Viele der Binnenflüchtlinge können nicht in ihre Heimatorte zurückkehren, dies stellt weniger umkämpfte Regionen vor gewaltige Probleme. "In den Gebieten, die nicht von den Kämpfen betroffen sind, reichen die angebauten Nahrungsmittel gerade einmal für die Eigenversorgung aus", erklärt Barbara Schirmel, Südsudan-Länderreferentin bei MISEREOR. Viele Bauern betrieben aufgrund der anhaltenden Kämpfe aus Angst vor Plünderungen keine Landwirtschaft mehr. MISEREOR-Partner stellten zunächst Baumaterialien für Flüchtlingsunterkünfte bereit und verteilten Zelte, Decken, Hygieneartikel und Nahrungsmittel. Nun ermöglichen sie Initiativen, die die kommunale Selbstversorgung anregen: "In der Diözese Wau erhalten demnächst 100 Familien landwirtschaftliche Schulungen und Saatgut, damit sie in Zukunft wieder genug Nahrungsmittel in Eigenanbau produzieren können", kündigt Schirmel an.

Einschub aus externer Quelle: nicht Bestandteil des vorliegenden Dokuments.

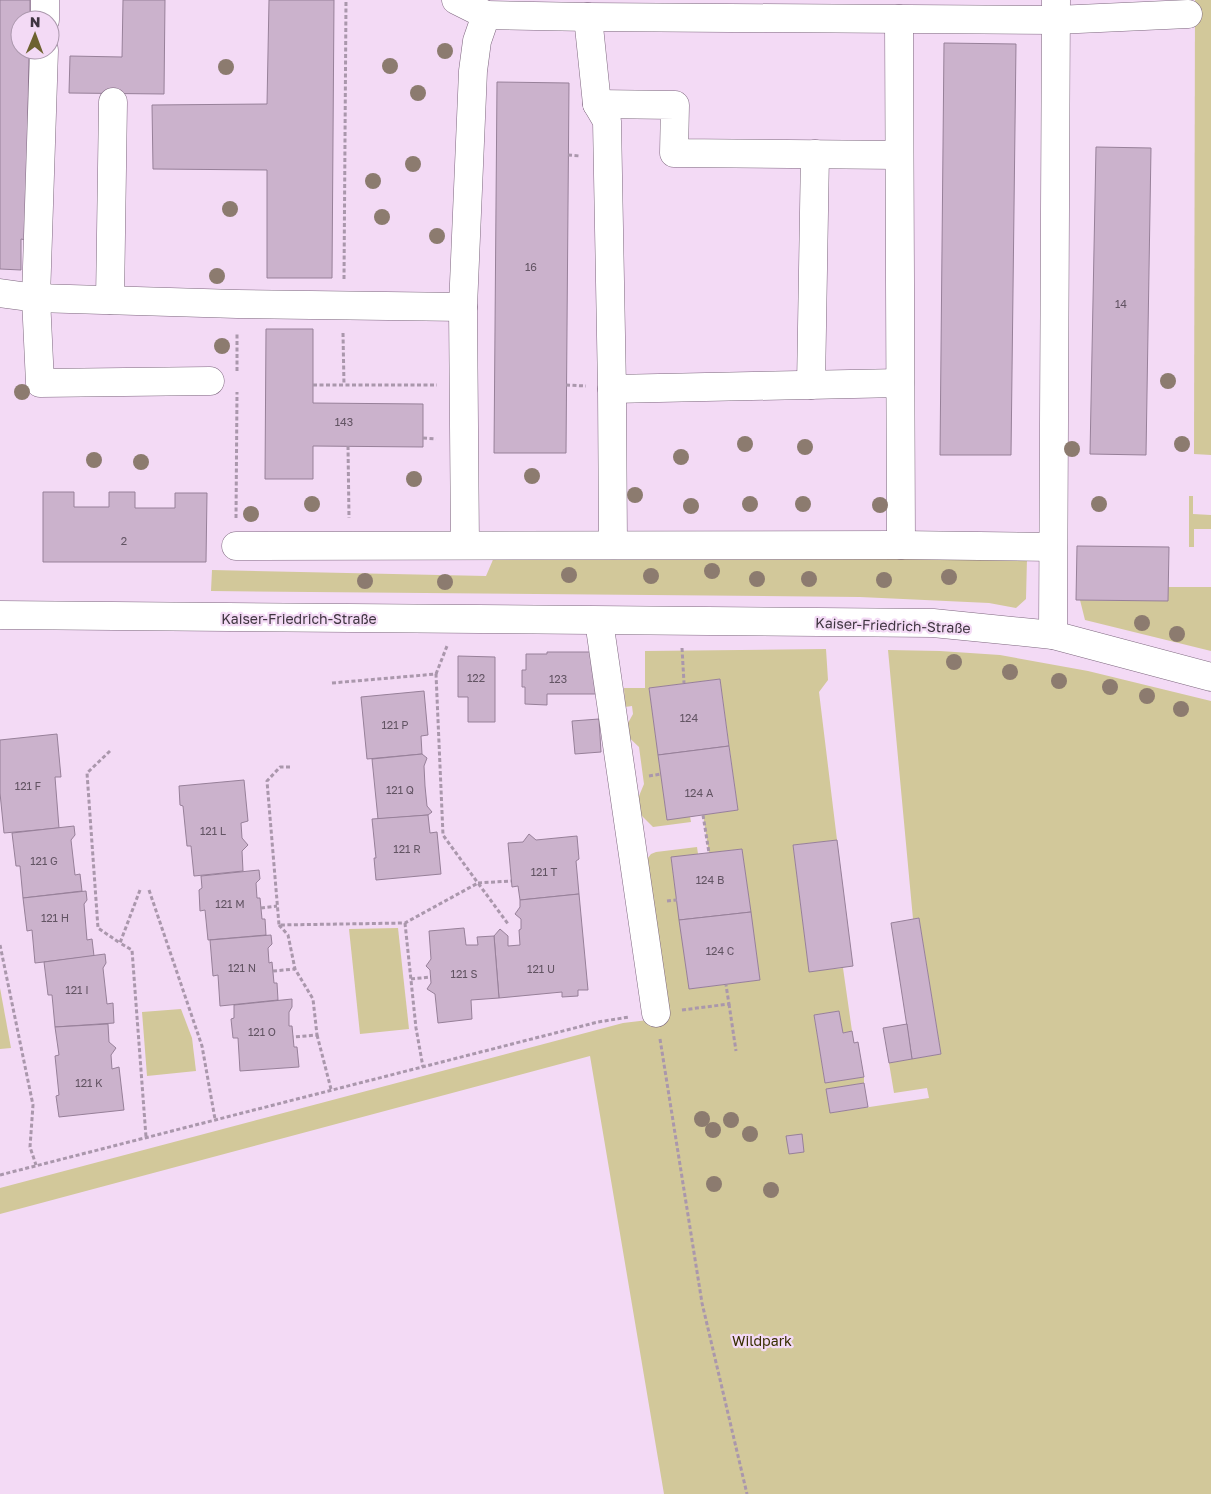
<svg xmlns="http://www.w3.org/2000/svg" width="1211" height="1494" font-family="'Golos Text',sans-serif">
<rect width="100%" height="100%" fill="#f3daf5"/>
<!-- green -->
<g fill="#d2c89a">
<polygon points="1195,0 1211,0 1211,455 1194,454"/>
<polygon points="1189,496 1193,496 1193,514 1211,515 1211,529 1194,529 1194,547 1189,547"/>
<polygon points="495,555 1027,558 1026,599 1016,608 989,603 860,597 211,591 212,570 486,576"/>
<polygon points="1168,587 1211,587 1211,651 1085,620 1080,600 1168,601"/>
<polygon points="826,649 828,680 819,692 837,840 793,845 809,971 843,968 852,1031 843,1033 839,1011 814,1015 825,1083 864,1077 864,1083 826,1089 830,1113 929,1098 927,1088 894,1093 889,1063 941,1054 919,918 913,919 888,650 940,651 1000,655 1088,671 1211,701 1211,1494 664,1494 590,1056 0,1214 0,1188 623,1023 665,1018 647,859 651,854 656,852 697,847 698,854 671,858 689,989 760,980 742,849 709,853 703,815 738,810 720,679 649,688 667,819 690,816 691,822 653,827 634,808 644,784 639,747 623,732 633,714 632,706 625,707 624,688 645,688 645,651"/>
<polygon points="398,928 409,1029 360,1034 349,929"/>
<polygon points="0,988 11,1048 0,1049"/>
<polygon points="181,1009 192,1038 196,1071 147,1076 142,1012"/>
</g>
<!-- building -->
<g fill="#cbb2cc" stroke="#978099">
<polygon points="0,0 30,0 30,20 20,20 20,50 29,50 26,240 21,239 21,270 0,269"/>
<polygon points="123,0 165,0 164,94 69,93 70,56 122,57"/>
<polygon points="269,0 334,0 332,278 267,278 267,170 153,169 152,105 267,104"/>
<polygon points="944,43 1016,44 1011,455 940,455"/>
<polygon points="497,82 569,83 566,453 494,453"/>
<polygon points="1096,147 1151,148 1146,455 1090,454"/>
<polygon points="266,329 313,329 313,403 423,404 423,447 313,446 313,479 265,479"/>
<polygon points="43,492 74,492 74,507 109,507 109,492 135,492 135,508 175,508 175,493 207,493 206,562 43,562"/>
<polygon points="1077,546 1169,547 1168,601 1076,600"/>
<polygon points="547,652 592,652 597,694 547,694 547,705 525,704 525,687 522,687 522,670 526,670 526,654 547,654"/>
<polygon points="458,656 495,657 495,722 468,722 468,697 458,697"/>
<polygon points="720,679 729,746 658,755 649,688"/>
<polygon points="424,691 428,735 421,736 422,754 367,759 361,697"/>
<polygon points="599,719 601,752 575,754 572,721"/>
<polygon points="57,734 61,777 55,777 59,828 4,833 0,793 0,740"/>
<polygon points="729,746 738,810 667,820 658,755"/>
<polygon points="422,754 427,758 424,766 425,786 427,806 432,812 428,815 378,819 372,759"/>
<polygon points="244,780 248,821 241,823 242,838 248,845 242,851 243,871 194,876 191,846 187,846 183,806 180,805 179,786"/>
<polygon points="428,815 430,833 437,832 441,874 376,880 374,858 376,858 372,819"/>
<polygon points="74,826 75,835 71,840 75,875 80,874 82,891 23,898 20,866 16,866 12,833"/>
<polygon points="529,834 536,840 577,836 579,859 576,861 579,894 520,900 518,886 512,887 508,843 523,842"/>
<polygon points="837,840 853,966 809,972 793,845"/>
<polygon points="742,849 751,912 679,920 671,857"/>
<polygon points="259,870 260,879 256,883 257,898 260,898 262,919 265,919 266,935 208,940 205,910 200,911 199,890 202,888 201,876"/>
<polygon points="86,891 87,900 84,904 87,940 92,939 94,956 35,963 32,930 27,931 23,898"/>
<polygon points="579,894 588,990 578,990 578,996 562,997 562,992 499,998 494,936 500,929 508,936 508,946 520,945 519,930 521,929 521,919 515,914 520,907 520,900"/>
<polygon points="751,912 760,980 689,989 679,920"/>
<polygon points="919,918 941,1054 912,1059 891,923"/>
<polygon points="464,928 466,945 478,945 477,937 494,936 499,998 471,1000 472,1019 438,1023 435,994 427,989 431,983 430,970 426,966 431,959 429,931"/>
<polygon points="271,935 272,944 268,948 269,963 272,962 274,983 277,983 278,1000 220,1006 218,975 213,976 210,940"/>
<polygon points="105,954 106,963 103,968 107,1004 113,1003 114,1023 55,1027 52,995 48,995 44,962"/>
<polygon points="292,999 292,1007 289,1012 289,1026 292,1026 294,1047 297,1047 299,1067 240,1071 238,1038 233,1038 231,1019 234,1018 234,1005"/>
<polygon points="839,1011 843,1033 852,1031 854,1043 858,1042 864,1077 825,1083 814,1015"/>
<polygon points="108,1024 109,1042 116,1048 111,1055 112,1069 119,1067 124,1110 59,1117 56,1096 59,1095 55,1056 59,1055 55,1027"/>
<polygon points="907,1024 912,1059 889,1063 883,1028"/>
<polygon points="864,1083 868,1107 830,1113 826,1089"/>
<polygon points="802,1134 804,1152 789,1154 786,1136"/>
</g>
<g fill="none" stroke-linecap="round" stroke-linejoin="round">
<defs>
<g id="minor">
<polyline points="456,0 486,15"/>
<polyline points="588,17 597,104 607,121 612,389 900,383"/>
<polyline points="899,19 901,545"/>
<polyline points="45,20 45,0"/>
<polyline points="44,50 36,298 40,383 210,381"/>
<polyline points="597,104 675,105 674,153 899,155"/>
<polyline points="0,293 36,298 237,304 463,307"/>
<polyline points="110,300 113,102"/>
<polyline points="811,385 815,154"/>
<polyline points="612,389 613,545"/>
<polyline points="465,545 463,307 473,71 477,41 486,15 588,17 1056,20 1188,14"/>
<polyline points="236,546 901,545 1053,547"/>
<polyline points="0,615 933,623 1053,635 1211,677"/>
<polyline points="599,621 656,1013"/>
<polyline points="1053,635 1056,0"/>
</g>
</defs>
<!-- minor casing -->
<use href="#minor" stroke="#7d677e" stroke-width="29"/>
<!-- path -->
<g stroke="#aa97ac" stroke-width="3" stroke-dasharray="4 2.5" stroke-linecap="butt">
<polyline points="568,155 580,156"/>
<polyline points="344,279 346,0"/>
<polyline points="343,333 344,385"/>
<polyline points="237,371 237,332"/>
<polyline points="313,385 437,385"/>
<polyline points="566,385 586,386"/>
<polyline points="423,438 436,439"/>
<polyline points="348,446 349,518"/>
<polyline points="236,518 237,392"/>
<polyline points="682,648 684,683"/>
<polyline points="436,674 447,646"/>
<polyline points="332,683 436,674 443,835 478,883 511,881"/>
<polyline points="110,751 87,773 98,928 120,943"/>
<polyline points="290,767 280,767 267,781 279,925 405,923 478,883 508,924"/>
<polyline points="649,776 661,774"/>
<polyline points="703,815 709,853"/>
<polyline points="140,890 120,943 132,950 146,1137"/>
<polyline points="149,890 202,1046 215,1119"/>
<polyline points="667,901 677,900"/>
<polyline points="261,908 277,906"/>
<polyline points="405,923 416,1028 423,1067"/>
<polyline points="279,925 288,935 295,969 313,999 317,1035 293,1037"/>
<polyline points="0,945 33,1105 30,1147 36,1165"/>
<polyline points="273,971 295,969"/>
<polyline points="411,979 430,977"/>
<polyline points="729,1004 736,1051"/>
<polyline points="682,1010 729,1004 726,985"/>
<polyline points="317,1035 331,1089"/>
<polyline points="660,1039 702,1303 747,1494"/>
<polyline points="0,1175 598,1022 629,1017"/>
</g>
<!-- minor -->
<use href="#minor" stroke="#fff" stroke-width="28"/>
</g>
<!-- trees -->
<g fill="#8c7b6f">
<circle cx="445" cy="51" r="8"/>
<circle cx="390" cy="66" r="8"/>
<circle cx="226" cy="67" r="8"/>
<circle cx="418" cy="93" r="8"/>
<circle cx="413" cy="164" r="8"/>
<circle cx="373" cy="181" r="8"/>
<circle cx="230" cy="209" r="8"/>
<circle cx="382" cy="217" r="8"/>
<circle cx="437" cy="236" r="8"/>
<circle cx="217" cy="276" r="8"/>
<circle cx="222" cy="346" r="8"/>
<circle cx="1168" cy="381" r="8"/>
<circle cx="22" cy="392" r="8"/>
<circle cx="745" cy="444" r="8"/>
<circle cx="1182" cy="444" r="8"/>
<circle cx="805" cy="447" r="8"/>
<circle cx="1072" cy="449" r="8"/>
<circle cx="681" cy="457" r="8"/>
<circle cx="94" cy="460" r="8"/>
<circle cx="141" cy="462" r="8"/>
<circle cx="532" cy="476" r="8"/>
<circle cx="414" cy="479" r="8"/>
<circle cx="635" cy="495" r="8"/>
<circle cx="312" cy="504" r="8"/>
<circle cx="750" cy="504" r="8"/>
<circle cx="803" cy="504" r="8"/>
<circle cx="1099" cy="504" r="8"/>
<circle cx="880" cy="505" r="8"/>
<circle cx="691" cy="506" r="8"/>
<circle cx="251" cy="514" r="8"/>
<circle cx="712" cy="571" r="8"/>
<circle cx="569" cy="575" r="8"/>
<circle cx="651" cy="576" r="8"/>
<circle cx="949" cy="577" r="8"/>
<circle cx="757" cy="579" r="8"/>
<circle cx="809" cy="579" r="8"/>
<circle cx="884" cy="580" r="8"/>
<circle cx="365" cy="581" r="8"/>
<circle cx="445" cy="582" r="8"/>
<circle cx="1142" cy="623" r="8"/>
<circle cx="1177" cy="634" r="8"/>
<circle cx="954" cy="662" r="8"/>
<circle cx="1010" cy="672" r="8"/>
<circle cx="1059" cy="681" r="8"/>
<circle cx="1110" cy="687" r="8"/>
<circle cx="1147" cy="696" r="8"/>
<circle cx="1181" cy="709" r="8"/>
<circle cx="702" cy="1119" r="8"/>
<circle cx="731" cy="1120" r="8"/>
<circle cx="713" cy="1130" r="8"/>
<circle cx="750" cy="1134" r="8"/>
<circle cx="714" cy="1184" r="8"/>
<circle cx="771" cy="1190" r="8"/>
</g>
<g text-anchor="middle" dominant-baseline="central" stroke-width="4.5" stroke-linejoin="round" paint-order="stroke">
<!-- number labels -->
<g font-size="11" fill="#625463">
<text x="531" y="266">16</text>
<text x="1121" y="303">14</text>
<text x="344" y="421">143</text>
<text x="124" y="540">2</text>
<text x="476" y="677">122</text>
<text x="558" y="678">123</text>
<text x="689" y="717">124</text>
<text x="395" y="724">121 P</text>
<text x="28" y="785">121 F</text>
<text x="400" y="789">121 Q</text>
<text x="699" y="792">124 A</text>
<text x="213" y="830">121 L</text>
<text x="407" y="848">121 R</text>
<text x="44" y="860">121 G</text>
<text x="544" y="871">121 T</text>
<text x="710" y="879">124 B</text>
<text x="230" y="903">121 M</text>
<text x="55" y="917">121 H</text>
<text x="720" y="950">124 C</text>
<text x="242" y="967">121 N</text>
<text x="541" y="968">121 U</text>
<text x="464" y="973">121 S</text>
<text x="77" y="989">121 I</text>
<text x="262" y="1031">121 O</text>
<text x="89" y="1082">121 K</text>
</g>
<!-- street labels -->
<g font-size="14" fill="#3f3540" stroke="#f3daf5">
<text x="299" y="618">Kaiser-Friedrich-Straße</text>
<text transform="translate(893 625) rotate(2)">Kaiser-Friedrich-Straße</text>
</g>
<!-- park labels -->
<g font-size="14" fill="#372e01" stroke="#f3daf5">
<text x="762" y="1340">Wildpark</text>
</g>
</g>
<!-- north arrow -->
<g transform="translate(35 35) rotate(1)"><circle r="24" fill="#f3daf5" stroke="#ab98ad"/>
<path d="M0-4L9 19L0 12L-9 19Z" fill="#6d622f"/>
<text y="-8" font-size="14" font-weight="bold" text-anchor="middle" fill="#3f3540">N</text>
</g>
</svg>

Unterstützung von Bildungsprojekten und Friedensarbeit

Um jungen Menschen langfristig eine Perspektive zu geben, unterstützt MISEREOR auch Projekte im Bildungsbereich. Die Analphabetenrate im Südsudan ist mit 79 Prozent eine der höchsten der Welt. Mehr als die Hälfte der derzeit 25.000 Lehrkräfte sind nur unzureichend ausgebildet. Partnerorganisationen bilden daher Lehrerinnen und Lehrer aus und bauen in Zusammenarbeit mit der lokalen Bevölkerung Grund- und Sekundarschulen auf. Um die Wiedereingliederung ehemaliger Kämpfer zu erleichtern, fördert MISEREOR zudem in naher Zukunft die Kommission für Frieden und Gerechtigkeit der katholischen Diözese Tombura-Yambio. Pirmin Spiegel appelliert: "Nutzen wir die Glaubwürdigkeit der Kirche vor Ort und stärken wir mit ihr den Friedensprozess." Die zivilen Friedensfachkräfte und Sozialarbeiter der Kommission unterstützen den Prozess der Aussöhnung auf kommunaler Ebene. Durch Konfliktanalyse und Frühwarnsysteme tragen sie auch zur Vorbeugung neuer Gewalt bei.

Fragile Waffenruhe

Der Wille zum Frieden muss jedoch auch auf politischer Ebene erkennbar werden. Im Dezember 2013 war der Konflikt zwischen Präsident Salva Kiir und dem ehemaligen Vizepräsidenten Riek Machar eskaliert. Massiver internationaler Druck bewog Kiir zuletzt, trotz "ernsthafter Vorbehalte" ein Friedensabkommen mit dem jetzigen Rebellenführer Machar zu unterzeichnen. Zuvor waren bereits zahlreiche Waffenruhen gebrochen worden, die Sicherheitslage bleibt angespannt. "Es ist wichtig, dass sich beide Seiten ernsthaft um ein Ende der Gewalt bemühen", fordert Pirmin Spiegel. "Dabei müssen die Belange der leidenden Zivilbevölkerung im Vordergrund stehen, die humanitäre Situation ist schon jetzt dramatisch genug."

MISEREOR bittet dringend um weitere Spenden für die Menschen im Südsudan.